PALU – Puluhan massa aksi yang tergabung dalam Fraksi Bersih-Bersih Sulteng melakukan unjuk rasa di depan Tugu Nol Kilometer, Jalan Hasanuddin, Kota Palu, Ahad (09/03).
Dengan tema “Perempuan Bangkit Melawan, Merebut Keadilan”, mereka membawa spanduk dan poster berisi tuntutan, di antaranya penghentian eksploitasi dan ketimpangan gender di kawasan industrialisasi, jaminan perlindungan serta keamanan bagi buruh perempuan, serta hak cuti haid tanpa syarat di tempat kerja.
Koordinator lapangan, Wulan, dalam orasinya, mengatakan, perempuan terus menjadi korban ketidakadilan struktural. Hak-hak mereka dipangkas, tenaga mereka dieksploitasi, tubuh mereka dikendalikan, dan tanah mereka dirampas.
“Sementara itu, kekerasan berbasis gender terus meningkat, tetapi negara justru memangkas anggaran perlindungan perempuan dan membiarkan eksploitasi tetap terjadi,” katanya.
Menurut Wulan, tahun ini Komnas Perempuan kehilangan 39,41% anggarannya, turun dari Rp47,7 miliar menjadi Rp28,9 miliar. Kementerian Pemberdayaan Perempuan dan Perlindungan Anak (KemenPPPA) juga mengalami pemangkasan sebesar 48,86%, dari Rp300,65 miliar menjadi Rp153,77 miliar.
“Pemotongan ini mengancam layanan bagi korban kekerasan, pendampingan hukum bagi perempuan korban pelecehan dan kekerasan, serta upaya pencegahan kekerasan berbasis gender,” katanya.
Lebih lanjut Wulan mengatakan, selain itu, pemangkasan anggaran kesehatan dan pendidikan turut memperburuk keadaan.
Program BPJS bagi penerima bantuan terancam dihentikan, akses terhadap pemenuhan gizi ibu dan anak menjadi sulit, serta beasiswa bagi anak perempuan dari keluarga miskin semakin terbatas.
“Akibatnya, perempuan dan anak perempuan semakin rentan terhadap ketidakadilan sosial,” tambahnya.
Di sektor industri dan pertambangan, kata Wulan, perempuan dijadikan tenaga kerja murah dan dipaksa bekerja dalam kondisi yang tidak manusiawi.
Di Morowali dan Morowali Utara, ungkap dia, buruh perempuan menghadapi jam kerja panjang tanpa kompensasi layak, upah rendah, serta minimnya jaminan sosial.
“Cuti haid dan cuti melahirkan sering ditolak, risiko kecelakaan kerja tinggi, dan mekanisme perlindungan dari pelecehan di tempat kerja tidak jelas,” ujarnya.
Lanjut Wulan, buruh perempuan yang berani bersuara atau berserikat justru mengalami ancaman, tekanan, hingga pemecatan.
Sementara itu, di desa-desa sekitar industri pertambangan, perempuan menghadapi krisis air bersih akibat eksploitasi sumber daya alam.

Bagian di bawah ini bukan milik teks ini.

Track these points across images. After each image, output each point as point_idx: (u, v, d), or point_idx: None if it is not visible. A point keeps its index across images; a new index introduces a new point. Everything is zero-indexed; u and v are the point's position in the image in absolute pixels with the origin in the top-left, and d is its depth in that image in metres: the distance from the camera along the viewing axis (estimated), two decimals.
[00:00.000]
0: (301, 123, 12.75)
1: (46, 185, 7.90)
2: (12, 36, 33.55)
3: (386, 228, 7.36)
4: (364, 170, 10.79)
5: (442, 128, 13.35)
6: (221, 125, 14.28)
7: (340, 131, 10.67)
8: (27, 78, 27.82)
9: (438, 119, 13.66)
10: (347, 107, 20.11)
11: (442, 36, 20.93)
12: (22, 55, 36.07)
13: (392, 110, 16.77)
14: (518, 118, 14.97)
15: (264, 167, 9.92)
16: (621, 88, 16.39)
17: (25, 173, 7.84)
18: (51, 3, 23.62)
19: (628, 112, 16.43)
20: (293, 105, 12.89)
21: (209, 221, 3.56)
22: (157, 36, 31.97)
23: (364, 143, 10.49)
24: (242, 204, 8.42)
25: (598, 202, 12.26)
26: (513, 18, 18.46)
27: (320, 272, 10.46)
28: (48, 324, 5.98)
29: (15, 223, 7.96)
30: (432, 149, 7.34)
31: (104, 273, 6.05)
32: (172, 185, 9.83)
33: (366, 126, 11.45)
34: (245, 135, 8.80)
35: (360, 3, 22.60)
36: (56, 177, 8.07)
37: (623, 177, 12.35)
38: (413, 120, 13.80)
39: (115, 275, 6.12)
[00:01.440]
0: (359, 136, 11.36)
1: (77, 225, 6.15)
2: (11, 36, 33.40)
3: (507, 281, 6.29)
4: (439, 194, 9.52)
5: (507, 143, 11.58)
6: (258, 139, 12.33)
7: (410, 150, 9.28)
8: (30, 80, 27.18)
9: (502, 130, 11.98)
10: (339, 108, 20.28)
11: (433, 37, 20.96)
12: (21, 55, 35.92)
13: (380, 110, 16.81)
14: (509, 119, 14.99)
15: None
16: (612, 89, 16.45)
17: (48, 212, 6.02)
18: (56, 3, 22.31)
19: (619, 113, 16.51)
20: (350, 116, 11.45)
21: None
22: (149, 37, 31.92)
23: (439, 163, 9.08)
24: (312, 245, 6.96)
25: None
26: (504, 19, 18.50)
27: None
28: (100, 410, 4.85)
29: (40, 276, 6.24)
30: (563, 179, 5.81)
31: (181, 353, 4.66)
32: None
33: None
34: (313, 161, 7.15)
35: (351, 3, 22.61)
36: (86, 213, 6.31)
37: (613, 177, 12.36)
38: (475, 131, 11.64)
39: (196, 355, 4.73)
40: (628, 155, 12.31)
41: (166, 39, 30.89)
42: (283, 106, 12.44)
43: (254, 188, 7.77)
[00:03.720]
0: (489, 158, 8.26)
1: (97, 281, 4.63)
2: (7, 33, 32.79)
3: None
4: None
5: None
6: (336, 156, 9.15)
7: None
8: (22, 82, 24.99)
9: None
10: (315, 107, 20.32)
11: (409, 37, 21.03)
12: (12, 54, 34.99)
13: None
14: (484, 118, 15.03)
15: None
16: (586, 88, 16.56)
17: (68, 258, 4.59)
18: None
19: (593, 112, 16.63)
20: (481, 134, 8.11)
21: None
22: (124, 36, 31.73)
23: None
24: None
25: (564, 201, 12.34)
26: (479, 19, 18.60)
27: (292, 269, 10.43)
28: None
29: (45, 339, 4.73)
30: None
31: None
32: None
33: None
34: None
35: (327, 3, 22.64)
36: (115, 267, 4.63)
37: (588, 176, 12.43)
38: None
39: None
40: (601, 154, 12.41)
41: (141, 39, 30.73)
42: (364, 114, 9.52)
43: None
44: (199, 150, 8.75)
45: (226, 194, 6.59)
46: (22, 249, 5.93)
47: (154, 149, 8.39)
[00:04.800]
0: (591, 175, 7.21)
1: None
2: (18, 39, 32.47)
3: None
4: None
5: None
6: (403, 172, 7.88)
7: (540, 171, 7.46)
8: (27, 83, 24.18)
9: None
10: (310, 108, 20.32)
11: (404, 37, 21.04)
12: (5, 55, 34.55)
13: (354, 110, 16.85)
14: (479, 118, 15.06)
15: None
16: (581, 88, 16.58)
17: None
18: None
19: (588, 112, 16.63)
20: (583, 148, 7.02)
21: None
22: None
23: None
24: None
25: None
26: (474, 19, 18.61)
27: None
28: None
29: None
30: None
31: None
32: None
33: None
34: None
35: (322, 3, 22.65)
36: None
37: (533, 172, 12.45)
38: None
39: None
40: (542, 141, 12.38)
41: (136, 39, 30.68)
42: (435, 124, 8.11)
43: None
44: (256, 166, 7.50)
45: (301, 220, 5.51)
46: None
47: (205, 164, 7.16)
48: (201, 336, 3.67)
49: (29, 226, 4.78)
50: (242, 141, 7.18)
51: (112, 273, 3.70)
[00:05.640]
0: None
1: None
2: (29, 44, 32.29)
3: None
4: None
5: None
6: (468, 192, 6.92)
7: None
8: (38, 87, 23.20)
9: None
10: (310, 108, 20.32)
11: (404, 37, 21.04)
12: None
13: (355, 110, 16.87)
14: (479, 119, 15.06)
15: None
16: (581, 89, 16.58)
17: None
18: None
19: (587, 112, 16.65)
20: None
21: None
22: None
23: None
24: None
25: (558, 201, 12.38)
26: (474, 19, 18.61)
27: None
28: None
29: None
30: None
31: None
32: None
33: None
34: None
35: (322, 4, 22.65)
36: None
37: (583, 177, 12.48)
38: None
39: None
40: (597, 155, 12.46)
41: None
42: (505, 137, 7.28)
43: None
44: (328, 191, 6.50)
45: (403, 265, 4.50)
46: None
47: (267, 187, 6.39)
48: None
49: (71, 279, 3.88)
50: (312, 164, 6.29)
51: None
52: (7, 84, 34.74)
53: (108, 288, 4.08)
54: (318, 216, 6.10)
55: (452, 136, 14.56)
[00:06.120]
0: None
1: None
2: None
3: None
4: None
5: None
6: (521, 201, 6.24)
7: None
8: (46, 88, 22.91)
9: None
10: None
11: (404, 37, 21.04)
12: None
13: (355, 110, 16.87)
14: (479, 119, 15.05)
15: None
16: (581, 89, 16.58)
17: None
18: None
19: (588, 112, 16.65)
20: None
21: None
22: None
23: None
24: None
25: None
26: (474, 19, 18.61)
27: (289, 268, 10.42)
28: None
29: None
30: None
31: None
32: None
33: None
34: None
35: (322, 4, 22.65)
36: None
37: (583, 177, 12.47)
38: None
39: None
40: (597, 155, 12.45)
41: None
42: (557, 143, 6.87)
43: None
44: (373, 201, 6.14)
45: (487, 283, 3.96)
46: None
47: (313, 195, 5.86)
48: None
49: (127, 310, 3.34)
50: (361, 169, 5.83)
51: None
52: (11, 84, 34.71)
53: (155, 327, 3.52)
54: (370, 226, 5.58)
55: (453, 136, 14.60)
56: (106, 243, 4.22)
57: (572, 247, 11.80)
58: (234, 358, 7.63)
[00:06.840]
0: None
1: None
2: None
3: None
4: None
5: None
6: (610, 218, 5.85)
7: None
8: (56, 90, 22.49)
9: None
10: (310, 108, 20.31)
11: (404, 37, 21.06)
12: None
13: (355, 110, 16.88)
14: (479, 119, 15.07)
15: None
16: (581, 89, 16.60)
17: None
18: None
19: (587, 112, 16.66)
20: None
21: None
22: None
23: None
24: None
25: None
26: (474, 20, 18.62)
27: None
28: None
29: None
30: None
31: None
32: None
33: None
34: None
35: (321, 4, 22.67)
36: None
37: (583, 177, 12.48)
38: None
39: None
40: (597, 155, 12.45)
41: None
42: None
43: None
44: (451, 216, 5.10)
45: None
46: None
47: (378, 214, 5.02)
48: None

Air yang dulunya mudah diakses kini harus dibeli dengan harga mahal, dan jarak tempuh untuk mendapatkannya semakin jauh.
“Akibatnya, perempuan semakin terbebani dalam mengurus keluarga, sementara pencemaran air mengancam kesehatan ibu hamil dan anak-anak,” katanya.
Di Sigi, lanjut dia, setidaknya 20 perempuan menjadi korban perdagangan manusia. Mereka dijanjikan pekerjaan layak tetapi justru dieksploitasi sebagai pekerja tanpa hak atau bahkan mengalami eksploitasi seksual.
“Sepanjang 2023, tujuh buruh migran perempuan asal Sulawesi Tengah dipulangkan dalam kondisi rentan setelah mengalami kekerasan di tempat kerja,” tambahnya.
Dalam kurun waktu Juni hingga Desember 2023, Polda Sulawesi Tengah mengungkap 18 kasus tindak pidana perdagangan orang (TPPO) dengan 27 korban perempuan, termasuk anak-anak. Namun, negara dinilai belum memiliki mekanisme perlindungan yang memadai untuk menangani kasus ini.
“Perempuan korban perdagangan manusia sering kali tidak mendapatkan akses ke layanan hukum, kesehatan, atau rehabilitasi psikologis, yang semakin memperburuk kondisi mereka,” ujarnya.